Harvesting Tradition & Cultivating Lessons

Rice Week 2022

“To be active in harvesting Rice, it takes the Community, it takes a Tribe to do this. That is what food sovereignty is: Bringing back those ceremonies and educating Tribal Members on what we did lose, like fishing and hunting and collecting our seeds and harvesting.”

NHBP Food Sovereignty Coordinator and Tribal Member Nickole Keith has dedicated much of her time to sharing her passion and educating fellow Tribal Members on traditional foods and lifeways since joining the NHBP Culture Department.

“Food always brings you together. It doesn’t discriminate. Usually I am always in the kitchen, so it is different to be on the other side and help coordinate it now,” she said. “I have realized how much I missed and it has been different now that I have been able to see the teachings.”

The annual Rice Week celebration to teach the traditions of harvesting and finishing Mnomen {Wild Rice} kicked off Aug. 25 with a sunrise ceremony followed by a breakfast prepared and served by the food sovereignty team.

Jody Gzhadawsot Mattena, a Member of the Citizen Band Potawatomi and Lifeways Consultant who works with Keith, traveled from Tennessee with her family for their first Rice Week. Though her Tribe is located in Oklahoma, she feels that “home is here.”

“Being up here and learning, and with my kids learning, it’s like everything. We are happy to be here,” Mattena said.

Community Member Daniel Hinmon shared the story, passed down through oral tradition, of the way the Rice was discovered and then used as one of the main food sources. Harvesters would bundle their Rice to protect against storms and preserve the seeds, he explained, and they would use different colors and styles to differentiate between the families. Bundling also prevented various birds from eating it.

“This practice was lost for a while, but we are trying to pick it back up and preserve it,” Hinmon said.

Yebishawn OldShield, Tribal Member with the Match-E-Be-Nash-She-Wish Band of Potawatomi Indians, demonstrated Mnomen harvesting, showing that through the use of a Potawatomi stick, or knockers, one could remove the Rice from the stalks, after which the Rice must dry for at least three or four days.

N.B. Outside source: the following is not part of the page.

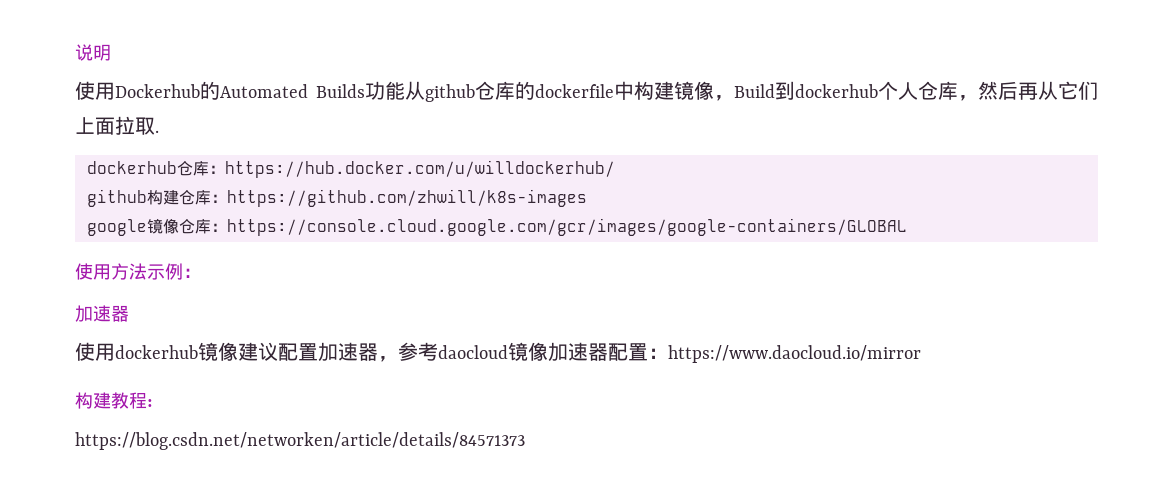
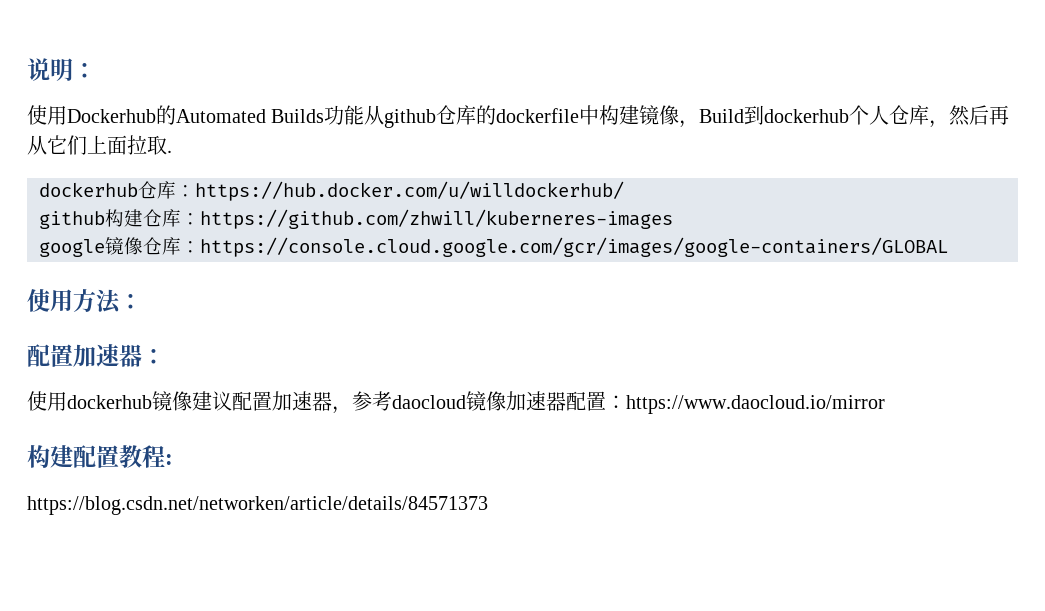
(111, 52) none -> [73,63,96,78] ：
[226,189,587,207] https://github.com/zhwill/k8s-images -> [200,209,673,229] https://github.com/zhwill/kuberneres-images
[147,263,201,280] [75,305,129,322] 示例： // 加速器 -> [119,294,142,309] [27,344,165,367] ： // 配置加速器：
(111, 400) none -> [73,445,119,468] 配置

Rice Week attendees used parchment pails to remove the husk, which is the outer portion of the Rice, and could try winnowing, hand sorting and Dancing on the Rice as well.

The Department of Public Works recently built “The Mnomenator,” a high-tech machine that cuts down on 10 days’ worth of work by removing the Rice husks mechanically. The machinery does not replace the relationship between the Rice and the people though.

“The Rice Chief told us, we have to have a relationship with the Rice so it is appreciated. Anything in human nature that we are not appreciative to, it disappears,” said NHBP Culture Specialist and Tribal Member Kevin Harris II.

Those who chose to floated the Nottawa Creek together in kayaks and canoes. Together they paddled downstream amongst the Mnomen, where Members harvest the Rice that feeds the Tribe.

Wild Rice is one of the four main food groups, which also include strawberries, corn and wild game. As such, Rice Week is a large part of the revitalization of the Tribe and its traditional ways, Harris believes.

“It is all here, we just have to utilize it. That way we maintain our sacredness and our history and our culture,” Harris said.

Although Rice Week was unexpectedly cut short, many lessons of the land were taught and much time was still spent together, growing and learning.

“We are supposed to take care of the land and the land takes care of us,” Harris said. “Being Anishinaabe, that is our main duty is to be stewards of the land. What is more stewarding than harvesting the food that the Creator gave us?”